A similar issue recently reached the Illinois Supreme Court in Provena Covenant Medical Center v. Dept. of Revenue, 925 N.E. 2d 1131 (Ill. 2010), where the court upheld the revocation of a charitable property tax exemption because the hospital in question did not prove that a sufficient level of charitable medical care was being provided.
In June of this year, the governor of Illinois signed Public Act 97-688 into law, attempting to resolve this issue and creating a new type of property tax exemption specifically designed for hospitals. The law adds a new section to the Illinois Property Tax Code dealing specifically with property tax exemptions for hospitals. Prior to the addition of this section, hospitals were only eligible for exemptions if they could demonstrate that they were “institutions of public charity.” The new section 15-86 of the Property Tax Code provides a bright line calculation to determine eligibility for the exemption. Essentially, if the total value of a hospital’s charitable services or activities meets or exceeds the hospital’s estimated property tax liability, the hospital may claim the exemption.
This law is similar to Pennsylvania’s Institution of Purely Public Charity Act, which the Pennsylvania Supreme Court recently ruled cannot trump the Pennsylvania Constitution or the Pennsylvania Supreme Court’s interpretation of it. It remains to be seen if this Illinois Act 97-688 will survive a constitutional challenge. The Illinois judiciary may well conclude that this statute impinges upon the judicial function of interpreting the scope of the Illinois Constitution, much like the Pennsylvania Supreme Court did in Metsivtah.

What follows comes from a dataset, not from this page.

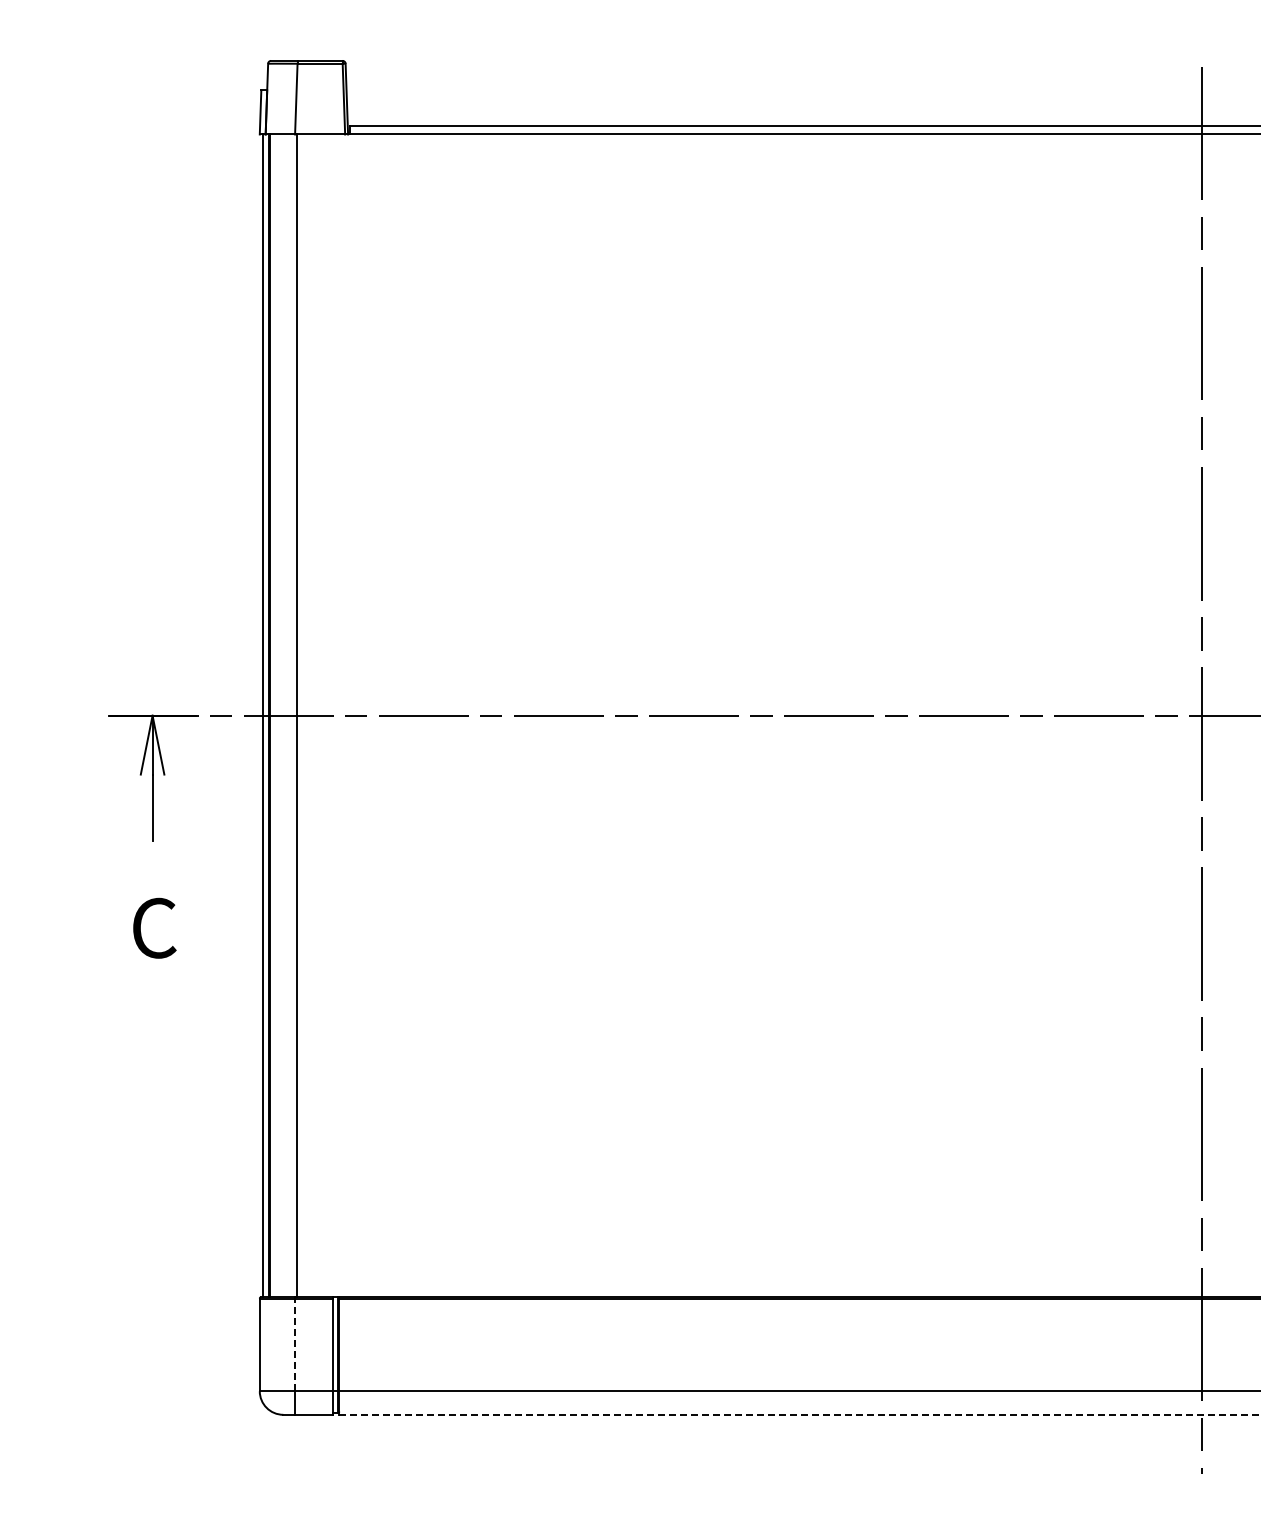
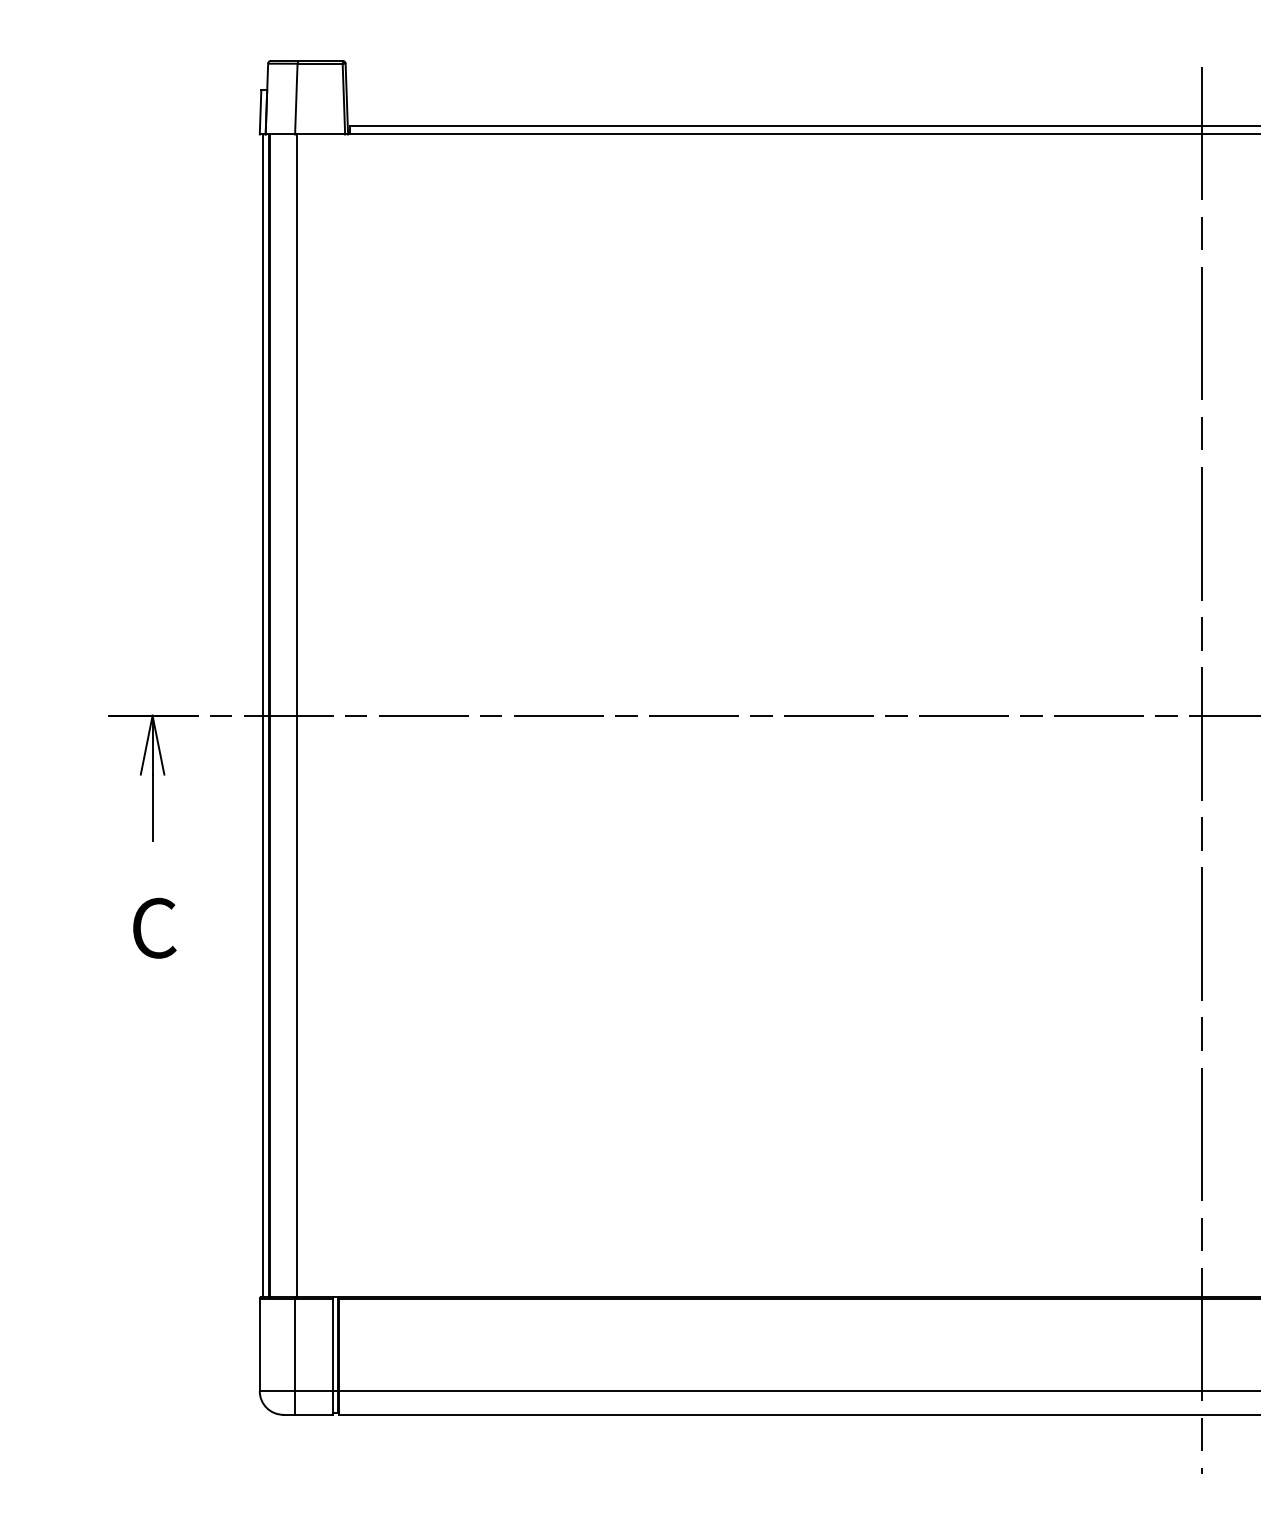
line at (295, 1344): dashed -> solid
line at (800, 1414): dashed -> solid
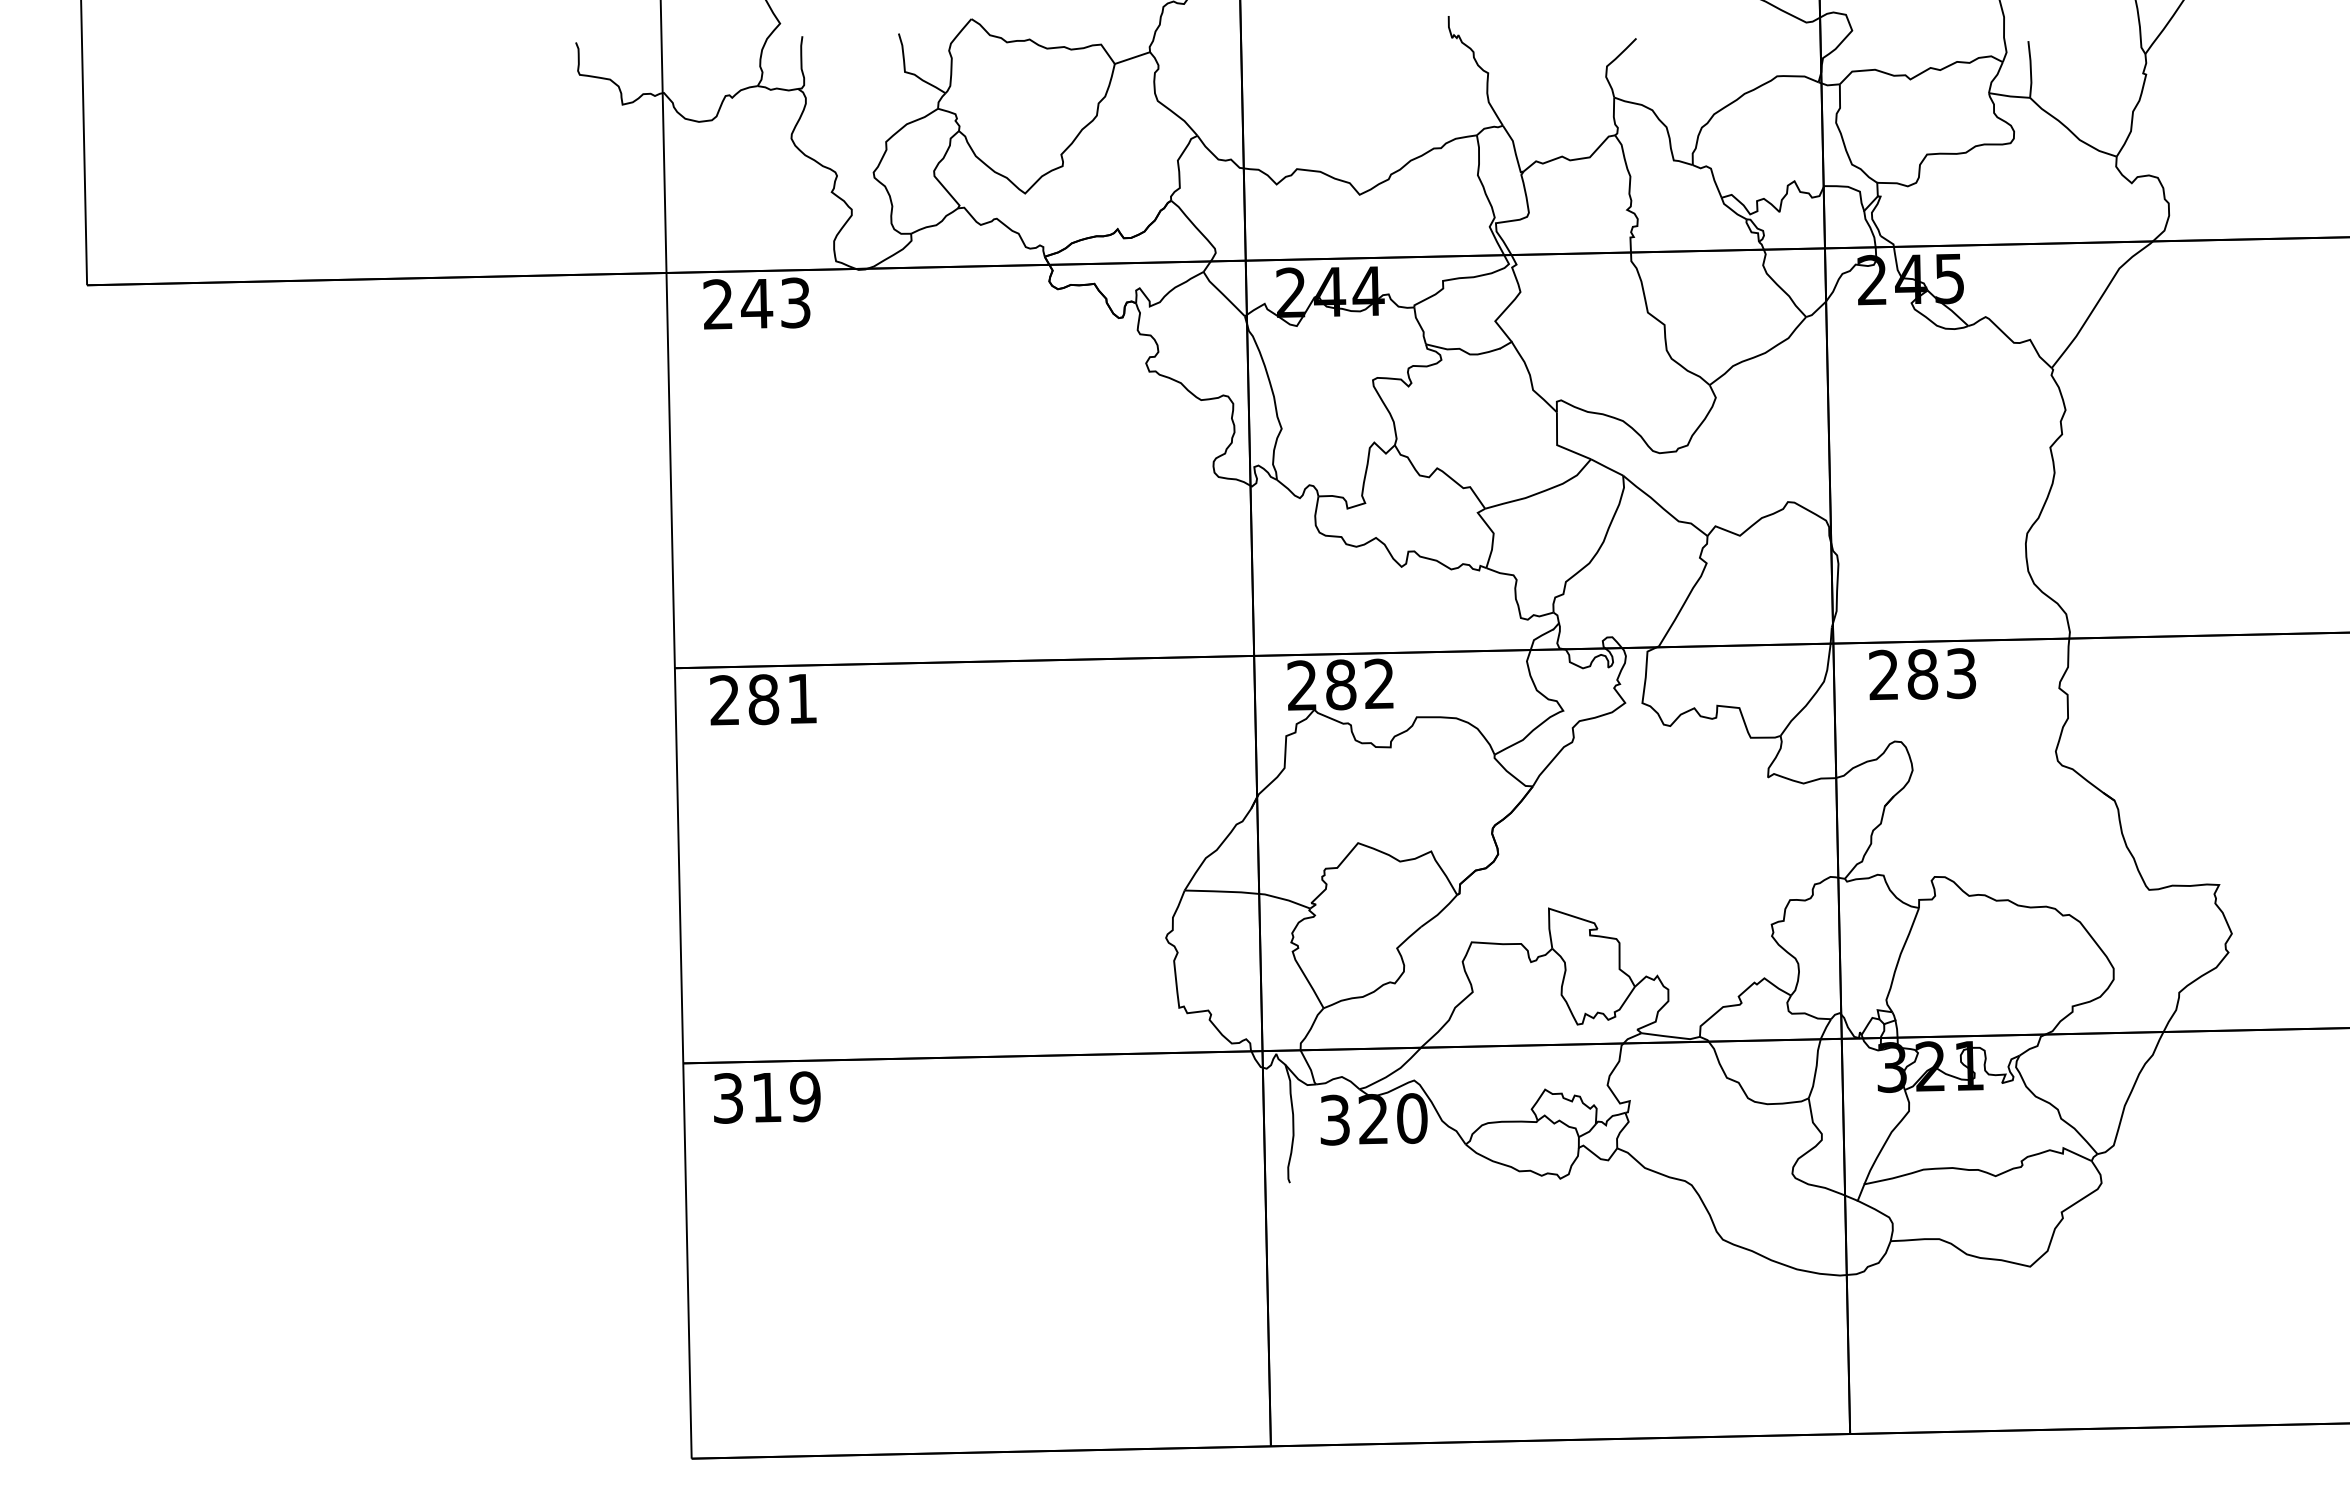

Today’s continued economic uncertainty is prompting action by state and local governments as they work to secure necessary income while faced with budget and revenue concerns. A growing number of state and local governments, including Pennsylvania, are looking to nonprofit institutions as potential sources for revenue. While it is still unclear how these recent changes in the law will affect exempt status of nonprofits, continued future exemption from taxation should not be assumed. Charitable organizations with exemptions from property taxes may need to reapply for exempt status, and, as a consequence of these recent developments in the law, some nonprofits may lose their exempt status.